* Aim of the exercise
When you reach the line containing "1600,306 1602,316 1683,419" in the entries below, begin reproducing lines exactly, and stop once the line containing "3.5 0 3.5H-2.5Q-5.5" is done.

(Records from a collection)

☆ ☆ ☆ ☆ ☆

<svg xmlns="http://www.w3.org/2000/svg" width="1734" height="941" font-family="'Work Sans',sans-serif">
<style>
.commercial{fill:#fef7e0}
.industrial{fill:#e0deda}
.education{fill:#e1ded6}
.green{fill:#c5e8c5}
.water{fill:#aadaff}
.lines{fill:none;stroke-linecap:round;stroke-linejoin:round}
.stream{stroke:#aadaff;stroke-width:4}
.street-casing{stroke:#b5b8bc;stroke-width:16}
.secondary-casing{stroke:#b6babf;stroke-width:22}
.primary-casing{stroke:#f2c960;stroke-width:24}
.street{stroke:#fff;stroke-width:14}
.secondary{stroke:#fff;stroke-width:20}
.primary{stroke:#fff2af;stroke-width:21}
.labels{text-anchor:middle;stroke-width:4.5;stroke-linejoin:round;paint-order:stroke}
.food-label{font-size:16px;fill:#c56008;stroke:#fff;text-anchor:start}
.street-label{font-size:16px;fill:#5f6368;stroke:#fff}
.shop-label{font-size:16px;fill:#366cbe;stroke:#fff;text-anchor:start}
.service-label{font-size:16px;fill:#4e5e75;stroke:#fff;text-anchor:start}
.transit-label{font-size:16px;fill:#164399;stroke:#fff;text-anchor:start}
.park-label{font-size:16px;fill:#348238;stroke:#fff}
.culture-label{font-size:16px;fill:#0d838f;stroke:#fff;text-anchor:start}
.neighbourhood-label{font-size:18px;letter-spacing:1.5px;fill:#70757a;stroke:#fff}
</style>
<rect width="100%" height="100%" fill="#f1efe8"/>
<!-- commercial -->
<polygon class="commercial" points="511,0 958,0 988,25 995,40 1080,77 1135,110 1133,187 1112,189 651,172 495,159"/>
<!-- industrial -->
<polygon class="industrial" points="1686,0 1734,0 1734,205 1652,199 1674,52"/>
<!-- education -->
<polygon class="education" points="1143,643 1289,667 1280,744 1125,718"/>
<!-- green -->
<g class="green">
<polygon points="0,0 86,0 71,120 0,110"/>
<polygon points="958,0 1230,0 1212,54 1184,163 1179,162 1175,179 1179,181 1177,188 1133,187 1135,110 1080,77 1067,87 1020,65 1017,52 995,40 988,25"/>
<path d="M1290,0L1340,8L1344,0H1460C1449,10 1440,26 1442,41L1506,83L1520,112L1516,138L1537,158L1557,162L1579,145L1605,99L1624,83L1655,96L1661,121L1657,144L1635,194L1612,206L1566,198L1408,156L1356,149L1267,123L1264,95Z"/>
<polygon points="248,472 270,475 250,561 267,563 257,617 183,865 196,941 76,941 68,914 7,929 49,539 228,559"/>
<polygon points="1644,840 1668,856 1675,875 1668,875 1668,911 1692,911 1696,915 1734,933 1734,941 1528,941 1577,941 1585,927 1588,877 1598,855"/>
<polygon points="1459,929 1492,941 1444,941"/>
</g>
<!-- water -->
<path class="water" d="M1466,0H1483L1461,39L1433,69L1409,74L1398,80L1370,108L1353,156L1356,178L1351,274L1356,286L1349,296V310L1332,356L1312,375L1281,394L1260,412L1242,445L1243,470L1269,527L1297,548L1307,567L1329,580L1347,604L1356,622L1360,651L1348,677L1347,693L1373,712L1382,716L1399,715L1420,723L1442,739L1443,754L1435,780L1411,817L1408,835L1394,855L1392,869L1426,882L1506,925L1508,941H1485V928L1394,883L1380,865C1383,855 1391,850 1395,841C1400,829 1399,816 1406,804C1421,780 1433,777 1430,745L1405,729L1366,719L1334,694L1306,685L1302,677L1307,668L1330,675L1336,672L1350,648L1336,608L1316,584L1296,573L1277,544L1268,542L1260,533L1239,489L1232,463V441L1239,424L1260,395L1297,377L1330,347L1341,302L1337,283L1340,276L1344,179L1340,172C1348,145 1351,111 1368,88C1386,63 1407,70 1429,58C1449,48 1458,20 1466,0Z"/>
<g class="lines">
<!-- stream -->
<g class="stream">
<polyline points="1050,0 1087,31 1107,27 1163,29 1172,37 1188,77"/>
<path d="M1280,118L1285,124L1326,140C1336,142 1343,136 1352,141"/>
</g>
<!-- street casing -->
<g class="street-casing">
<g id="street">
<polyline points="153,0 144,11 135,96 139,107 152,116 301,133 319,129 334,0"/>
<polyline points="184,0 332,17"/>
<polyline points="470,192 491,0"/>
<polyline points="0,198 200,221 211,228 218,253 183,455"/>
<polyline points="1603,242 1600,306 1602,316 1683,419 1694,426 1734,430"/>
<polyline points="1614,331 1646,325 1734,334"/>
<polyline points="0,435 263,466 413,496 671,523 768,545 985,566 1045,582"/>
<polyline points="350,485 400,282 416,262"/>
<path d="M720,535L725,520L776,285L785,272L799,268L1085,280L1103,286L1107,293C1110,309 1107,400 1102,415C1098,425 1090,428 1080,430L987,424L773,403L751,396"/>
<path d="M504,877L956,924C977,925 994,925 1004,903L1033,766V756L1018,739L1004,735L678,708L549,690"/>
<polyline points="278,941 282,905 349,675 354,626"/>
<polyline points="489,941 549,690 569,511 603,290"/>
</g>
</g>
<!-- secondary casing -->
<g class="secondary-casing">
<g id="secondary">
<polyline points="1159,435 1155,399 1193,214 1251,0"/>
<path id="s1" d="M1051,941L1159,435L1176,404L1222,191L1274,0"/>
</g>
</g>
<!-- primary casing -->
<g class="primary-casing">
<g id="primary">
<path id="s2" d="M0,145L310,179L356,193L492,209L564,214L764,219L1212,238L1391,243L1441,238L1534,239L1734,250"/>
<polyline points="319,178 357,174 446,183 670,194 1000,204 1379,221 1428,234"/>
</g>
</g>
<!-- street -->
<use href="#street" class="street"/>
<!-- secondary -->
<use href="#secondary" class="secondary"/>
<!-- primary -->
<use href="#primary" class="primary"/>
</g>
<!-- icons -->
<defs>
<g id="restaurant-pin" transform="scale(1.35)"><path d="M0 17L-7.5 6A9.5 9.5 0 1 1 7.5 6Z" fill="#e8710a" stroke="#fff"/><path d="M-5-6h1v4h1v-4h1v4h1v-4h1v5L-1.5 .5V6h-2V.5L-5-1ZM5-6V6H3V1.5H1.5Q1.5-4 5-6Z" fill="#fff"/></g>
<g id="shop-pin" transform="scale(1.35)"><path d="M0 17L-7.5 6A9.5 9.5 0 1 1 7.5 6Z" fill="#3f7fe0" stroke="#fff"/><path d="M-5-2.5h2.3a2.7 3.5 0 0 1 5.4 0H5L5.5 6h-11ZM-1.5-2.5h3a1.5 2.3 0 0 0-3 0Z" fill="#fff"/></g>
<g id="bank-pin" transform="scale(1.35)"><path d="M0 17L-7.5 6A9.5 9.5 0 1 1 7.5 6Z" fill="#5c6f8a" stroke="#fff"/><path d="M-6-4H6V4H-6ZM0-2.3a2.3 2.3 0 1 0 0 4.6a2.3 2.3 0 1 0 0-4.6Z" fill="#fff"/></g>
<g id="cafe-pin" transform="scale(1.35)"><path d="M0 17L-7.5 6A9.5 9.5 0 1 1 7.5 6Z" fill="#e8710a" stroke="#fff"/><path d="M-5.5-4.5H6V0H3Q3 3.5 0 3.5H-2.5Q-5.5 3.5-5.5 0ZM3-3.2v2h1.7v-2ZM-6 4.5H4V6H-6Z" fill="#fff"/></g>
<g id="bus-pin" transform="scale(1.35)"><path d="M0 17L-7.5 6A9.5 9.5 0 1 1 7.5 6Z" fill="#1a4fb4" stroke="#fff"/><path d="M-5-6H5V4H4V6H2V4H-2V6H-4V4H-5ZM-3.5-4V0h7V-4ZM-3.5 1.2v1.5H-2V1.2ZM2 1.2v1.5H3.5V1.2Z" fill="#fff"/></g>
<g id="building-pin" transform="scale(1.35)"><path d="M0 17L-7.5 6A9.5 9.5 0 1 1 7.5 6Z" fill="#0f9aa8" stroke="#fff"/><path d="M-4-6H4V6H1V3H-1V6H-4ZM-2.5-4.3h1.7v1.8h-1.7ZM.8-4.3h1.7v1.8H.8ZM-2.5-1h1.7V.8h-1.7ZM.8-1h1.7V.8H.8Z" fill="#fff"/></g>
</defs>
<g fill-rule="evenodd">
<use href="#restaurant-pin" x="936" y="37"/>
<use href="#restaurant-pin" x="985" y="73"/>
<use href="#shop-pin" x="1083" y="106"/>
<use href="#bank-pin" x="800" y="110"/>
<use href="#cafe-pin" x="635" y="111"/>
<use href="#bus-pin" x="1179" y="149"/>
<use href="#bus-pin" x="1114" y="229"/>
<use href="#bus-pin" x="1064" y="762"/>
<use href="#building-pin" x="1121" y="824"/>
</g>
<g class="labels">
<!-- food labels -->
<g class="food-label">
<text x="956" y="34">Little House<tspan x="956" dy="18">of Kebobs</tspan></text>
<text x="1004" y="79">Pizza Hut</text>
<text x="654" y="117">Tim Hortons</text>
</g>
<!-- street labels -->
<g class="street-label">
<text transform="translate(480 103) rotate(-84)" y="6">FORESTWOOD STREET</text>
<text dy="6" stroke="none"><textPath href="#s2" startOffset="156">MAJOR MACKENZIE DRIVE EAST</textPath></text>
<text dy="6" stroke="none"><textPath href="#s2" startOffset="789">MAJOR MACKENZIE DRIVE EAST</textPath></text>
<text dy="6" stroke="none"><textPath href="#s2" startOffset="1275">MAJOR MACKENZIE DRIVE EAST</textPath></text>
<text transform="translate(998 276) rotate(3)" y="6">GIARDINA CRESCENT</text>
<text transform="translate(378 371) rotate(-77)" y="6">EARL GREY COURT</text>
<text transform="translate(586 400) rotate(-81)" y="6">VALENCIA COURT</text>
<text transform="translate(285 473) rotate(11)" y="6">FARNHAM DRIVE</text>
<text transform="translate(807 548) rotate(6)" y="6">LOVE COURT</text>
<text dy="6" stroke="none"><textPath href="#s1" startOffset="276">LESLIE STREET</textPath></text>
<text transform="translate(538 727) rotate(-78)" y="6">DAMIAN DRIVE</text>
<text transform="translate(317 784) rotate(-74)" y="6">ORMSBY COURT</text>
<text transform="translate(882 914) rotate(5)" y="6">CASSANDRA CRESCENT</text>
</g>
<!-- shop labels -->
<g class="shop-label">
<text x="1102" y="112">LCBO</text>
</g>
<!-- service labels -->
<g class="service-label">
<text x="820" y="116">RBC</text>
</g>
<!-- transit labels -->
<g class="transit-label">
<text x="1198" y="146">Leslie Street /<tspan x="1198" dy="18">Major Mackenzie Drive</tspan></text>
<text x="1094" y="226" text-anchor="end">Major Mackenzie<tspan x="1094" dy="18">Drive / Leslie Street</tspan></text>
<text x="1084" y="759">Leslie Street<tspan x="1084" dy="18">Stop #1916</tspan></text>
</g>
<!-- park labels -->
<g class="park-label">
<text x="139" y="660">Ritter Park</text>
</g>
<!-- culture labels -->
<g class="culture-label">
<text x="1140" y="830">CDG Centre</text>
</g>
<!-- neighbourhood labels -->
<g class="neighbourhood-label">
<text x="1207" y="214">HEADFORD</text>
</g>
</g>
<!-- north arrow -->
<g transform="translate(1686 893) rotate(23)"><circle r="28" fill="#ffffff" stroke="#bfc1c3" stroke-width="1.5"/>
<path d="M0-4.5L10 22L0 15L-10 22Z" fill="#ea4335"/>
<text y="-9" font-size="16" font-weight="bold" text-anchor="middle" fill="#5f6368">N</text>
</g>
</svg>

☆ ☆ ☆ ☆ ☆

* Reply
<polyline points="1603,242 1600,306 1602,316 1683,419 1694,426 1734,430"/>
<polyline points="1614,331 1646,325 1734,334"/>
<polyline points="0,435 263,466 413,496 671,523 768,545 985,566 1045,582"/>
<polyline points="350,485 400,282 416,262"/>
<path d="M720,535L725,520L776,285L785,272L799,268L1085,280L1103,286L1107,293C1110,309 1107,400 1102,415C1098,425 1090,428 1080,430L987,424L773,403L751,396"/>
<path d="M504,877L956,924C977,925 994,925 1004,903L1033,766V756L1018,739L1004,735L678,708L549,690"/>
<polyline points="278,941 282,905 349,675 354,626"/>
<polyline points="489,941 549,690 569,511 603,290"/>
</g>
</g>
<!-- secondary casing -->
<g class="secondary-casing">
<g id="secondary">
<polyline points="1159,435 1155,399 1193,214 1251,0"/>
<path id="s1" d="M1051,941L1159,435L1176,404L1222,191L1274,0"/>
</g>
</g>
<!-- primary casing -->
<g class="primary-casing">
<g id="primary">
<path id="s2" d="M0,145L310,179L356,193L492,209L564,214L764,219L1212,238L1391,243L1441,238L1534,239L1734,250"/>
<polyline points="319,178 357,174 446,183 670,194 1000,204 1379,221 1428,234"/>
</g>
</g>
<!-- street -->
<use href="#street" class="street"/>
<!-- secondary -->
<use href="#secondary" class="secondary"/>
<!-- primary -->
<use href="#primary" class="primary"/>
</g>
<!-- icons -->
<defs>
<g id="restaurant-pin" transform="scale(1.35)"><path d="M0 17L-7.5 6A9.5 9.5 0 1 1 7.5 6Z" fill="#e8710a" stroke="#fff"/><path d="M-5-6h1v4h1v-4h1v4h1v-4h1v5L-1.5 .5V6h-2V.5L-5-1ZM5-6V6H3V1.5H1.5Q1.5-4 5-6Z" fill="#fff"/></g>
<g id="shop-pin" transform="scale(1.35)"><path d="M0 17L-7.5 6A9.5 9.5 0 1 1 7.5 6Z" fill="#3f7fe0" stroke="#fff"/><path d="M-5-2.5h2.3a2.7 3.5 0 0 1 5.4 0H5L5.5 6h-11ZM-1.5-2.5h3a1.5 2.3 0 0 0-3 0Z" fill="#fff"/></g>
<g id="bank-pin" transform="scale(1.35)"><path d="M0 17L-7.5 6A9.5 9.5 0 1 1 7.5 6Z" fill="#5c6f8a" stroke="#fff"/><path d="M-6-4H6V4H-6ZM0-2.3a2.3 2.3 0 1 0 0 4.6a2.3 2.3 0 1 0 0-4.6Z" fill="#fff"/></g>
<g id="cafe-pin" transform="scale(1.35)"><path d="M0 17L-7.5 6A9.5 9.5 0 1 1 7.5 6Z" fill="#e8710a" stroke="#fff"/><path d="M-5.5-4.5H6V0H3Q3 3.5 0 3.5H-2.5Q-5.5 3.5-5.5 0ZM3-3.2v2h1.7v-2ZM-6 4.5H4V6H-6Z" fill="#fff"/></g>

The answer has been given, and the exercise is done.